Crush or slice the olives or leave them whole. Then, toss them in a large bowl with the chopped cabbage, and sliced cucumber. Then, in a food processor or blender, blitz together parsley, lemon juice, lemon zest, garlic, shallot, Pecorino Romano, and hazelnuts. Toss the cabbage mixture with this green sauce, and shower on crumbled feta.
The sauce is indeed vivid green, plus thick and creamy. It’s like a tight pesto in texture with a garlicky, herbaly, nutty, and salty taste that pumps up the mildness of the cabbage and cucumber. The olives and feta add another layer of brininess plus more textural contrast.
Cubed avocado would be a fabulous addition, too, if you wanted just a little more embellishment.
Here’s to cabbage: Live long and prosper.

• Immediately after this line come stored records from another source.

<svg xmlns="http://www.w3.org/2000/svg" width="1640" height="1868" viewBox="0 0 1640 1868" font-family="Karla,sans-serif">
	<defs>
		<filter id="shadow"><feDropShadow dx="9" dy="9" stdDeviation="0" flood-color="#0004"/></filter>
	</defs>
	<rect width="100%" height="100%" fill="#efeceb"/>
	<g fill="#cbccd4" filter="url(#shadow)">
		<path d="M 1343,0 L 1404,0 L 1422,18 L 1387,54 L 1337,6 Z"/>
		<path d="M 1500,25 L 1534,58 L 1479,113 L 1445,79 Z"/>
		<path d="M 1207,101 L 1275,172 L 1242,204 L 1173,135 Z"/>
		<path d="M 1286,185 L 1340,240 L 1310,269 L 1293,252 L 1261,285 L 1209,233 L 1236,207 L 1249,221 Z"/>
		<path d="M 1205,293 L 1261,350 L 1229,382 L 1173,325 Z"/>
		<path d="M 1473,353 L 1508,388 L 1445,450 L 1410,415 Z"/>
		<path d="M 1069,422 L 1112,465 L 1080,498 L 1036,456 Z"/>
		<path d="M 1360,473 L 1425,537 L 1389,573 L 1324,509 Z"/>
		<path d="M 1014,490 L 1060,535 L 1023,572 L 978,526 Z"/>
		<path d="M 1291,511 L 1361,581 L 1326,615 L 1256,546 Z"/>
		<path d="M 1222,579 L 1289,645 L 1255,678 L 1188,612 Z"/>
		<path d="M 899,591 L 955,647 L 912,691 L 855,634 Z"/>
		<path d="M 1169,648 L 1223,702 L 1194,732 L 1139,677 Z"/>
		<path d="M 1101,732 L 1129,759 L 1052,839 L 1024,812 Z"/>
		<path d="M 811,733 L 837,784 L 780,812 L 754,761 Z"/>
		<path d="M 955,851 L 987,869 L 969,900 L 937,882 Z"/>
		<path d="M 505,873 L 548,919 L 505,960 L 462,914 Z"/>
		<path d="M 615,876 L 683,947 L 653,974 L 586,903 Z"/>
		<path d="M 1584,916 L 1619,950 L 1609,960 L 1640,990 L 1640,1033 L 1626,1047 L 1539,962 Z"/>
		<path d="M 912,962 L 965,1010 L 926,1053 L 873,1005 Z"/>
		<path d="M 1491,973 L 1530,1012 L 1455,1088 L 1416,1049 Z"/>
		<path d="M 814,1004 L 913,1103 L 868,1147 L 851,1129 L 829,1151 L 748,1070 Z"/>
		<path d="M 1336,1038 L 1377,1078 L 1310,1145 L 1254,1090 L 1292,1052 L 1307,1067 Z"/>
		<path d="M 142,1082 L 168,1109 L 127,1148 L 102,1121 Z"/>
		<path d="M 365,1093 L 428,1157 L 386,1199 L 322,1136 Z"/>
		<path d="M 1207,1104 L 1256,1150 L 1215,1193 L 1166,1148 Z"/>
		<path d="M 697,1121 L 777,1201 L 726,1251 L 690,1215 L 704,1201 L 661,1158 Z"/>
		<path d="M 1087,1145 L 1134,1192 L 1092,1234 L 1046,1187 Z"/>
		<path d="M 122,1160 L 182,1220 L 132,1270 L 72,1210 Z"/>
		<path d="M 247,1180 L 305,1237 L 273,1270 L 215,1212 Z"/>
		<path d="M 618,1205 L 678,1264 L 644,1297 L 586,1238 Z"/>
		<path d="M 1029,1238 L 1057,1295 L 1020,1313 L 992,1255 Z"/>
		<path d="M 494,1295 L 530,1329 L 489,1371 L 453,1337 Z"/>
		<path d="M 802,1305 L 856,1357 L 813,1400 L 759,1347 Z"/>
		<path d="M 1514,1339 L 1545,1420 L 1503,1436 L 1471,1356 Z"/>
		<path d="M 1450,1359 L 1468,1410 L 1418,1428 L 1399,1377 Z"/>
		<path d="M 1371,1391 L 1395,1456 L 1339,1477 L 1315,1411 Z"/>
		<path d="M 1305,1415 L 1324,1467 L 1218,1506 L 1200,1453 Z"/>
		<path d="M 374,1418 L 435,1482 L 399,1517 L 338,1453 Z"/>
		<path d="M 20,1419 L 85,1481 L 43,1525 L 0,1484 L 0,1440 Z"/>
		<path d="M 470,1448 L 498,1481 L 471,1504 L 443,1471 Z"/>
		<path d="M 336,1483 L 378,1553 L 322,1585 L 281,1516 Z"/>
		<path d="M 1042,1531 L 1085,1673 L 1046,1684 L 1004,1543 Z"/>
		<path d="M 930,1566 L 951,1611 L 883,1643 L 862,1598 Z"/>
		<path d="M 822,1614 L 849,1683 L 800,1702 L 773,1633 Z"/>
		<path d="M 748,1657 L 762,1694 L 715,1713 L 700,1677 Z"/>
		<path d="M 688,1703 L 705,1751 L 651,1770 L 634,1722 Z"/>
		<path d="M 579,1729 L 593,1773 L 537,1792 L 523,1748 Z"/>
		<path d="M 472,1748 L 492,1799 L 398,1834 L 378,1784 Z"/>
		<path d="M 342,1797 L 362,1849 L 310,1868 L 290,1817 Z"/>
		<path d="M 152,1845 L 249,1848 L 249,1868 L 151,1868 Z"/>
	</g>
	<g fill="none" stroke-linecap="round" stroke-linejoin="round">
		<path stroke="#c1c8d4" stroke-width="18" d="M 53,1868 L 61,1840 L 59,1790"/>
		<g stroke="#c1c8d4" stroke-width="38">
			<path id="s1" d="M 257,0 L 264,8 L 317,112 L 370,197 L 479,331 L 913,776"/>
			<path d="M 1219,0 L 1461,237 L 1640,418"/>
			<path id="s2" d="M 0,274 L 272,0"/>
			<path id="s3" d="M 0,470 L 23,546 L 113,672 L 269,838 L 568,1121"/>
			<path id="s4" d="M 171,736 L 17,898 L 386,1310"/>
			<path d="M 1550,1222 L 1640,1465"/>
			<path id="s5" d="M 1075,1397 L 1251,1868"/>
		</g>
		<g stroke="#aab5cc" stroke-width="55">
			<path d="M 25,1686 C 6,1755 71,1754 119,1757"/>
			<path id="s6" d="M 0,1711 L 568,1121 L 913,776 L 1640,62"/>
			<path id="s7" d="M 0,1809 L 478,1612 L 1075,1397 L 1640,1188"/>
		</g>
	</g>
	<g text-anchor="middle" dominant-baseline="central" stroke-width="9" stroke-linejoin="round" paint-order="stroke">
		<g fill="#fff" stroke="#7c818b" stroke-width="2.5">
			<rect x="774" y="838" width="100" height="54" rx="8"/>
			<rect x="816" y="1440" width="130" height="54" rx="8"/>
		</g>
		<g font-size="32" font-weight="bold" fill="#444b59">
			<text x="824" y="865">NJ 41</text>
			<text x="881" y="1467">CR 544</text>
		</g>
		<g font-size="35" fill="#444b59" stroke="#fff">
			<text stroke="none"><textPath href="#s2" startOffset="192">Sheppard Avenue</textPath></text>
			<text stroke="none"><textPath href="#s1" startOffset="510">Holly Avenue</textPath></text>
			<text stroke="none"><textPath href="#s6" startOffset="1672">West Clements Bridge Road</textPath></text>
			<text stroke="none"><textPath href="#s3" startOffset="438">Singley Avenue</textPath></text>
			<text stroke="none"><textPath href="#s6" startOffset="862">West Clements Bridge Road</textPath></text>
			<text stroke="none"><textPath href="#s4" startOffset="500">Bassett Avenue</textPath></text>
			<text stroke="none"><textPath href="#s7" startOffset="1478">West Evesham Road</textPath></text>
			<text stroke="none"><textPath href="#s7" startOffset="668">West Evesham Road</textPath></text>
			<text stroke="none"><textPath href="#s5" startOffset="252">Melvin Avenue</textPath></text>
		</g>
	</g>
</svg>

Cabbage Salad with Green Sauce, Olives and Bryndza Cheese (Or Feta)
For green sauce:
1 1/2 cups fresh parsley (about 1 big bunch)
Juice and zest of 1 lemon
1/4 cup olive oil
2 garlic cloves, peeled
1 small shallot, peeled
1/4 cup finely grated Pecorino Romano, Szafir, or Dziugas cheese
1/3 cup hazelnuts
1/2 teaspoon fine sea salt
For cabbage salad:
1 medium sweetheart cabbage or other young spring cabbage, chopped
1 Persian cucumber, thinly sliced
1 cup green olives, pitted and crushed
1/2 cup crumbled bryndza or feta cheese
To make the green sauce, place the parsley, lemon juice and zest, oil, garlic, shallot, Pecorino Romano, hazelnuts, and salt in a blender or food processor. Blend until smooth. Season with more salt, if needed.
To make the salad, in a large bowl, toss the cabbage, cucumber, olives, and the green sauce until fully combined. You can chill it in the refrigerator or serve immediately; it’s delicious both ways. Serve with the bryndza cheese strewn over the top.
Tip: Before adding the cheese, you can store the salad for up to 3 days in the refrigerator.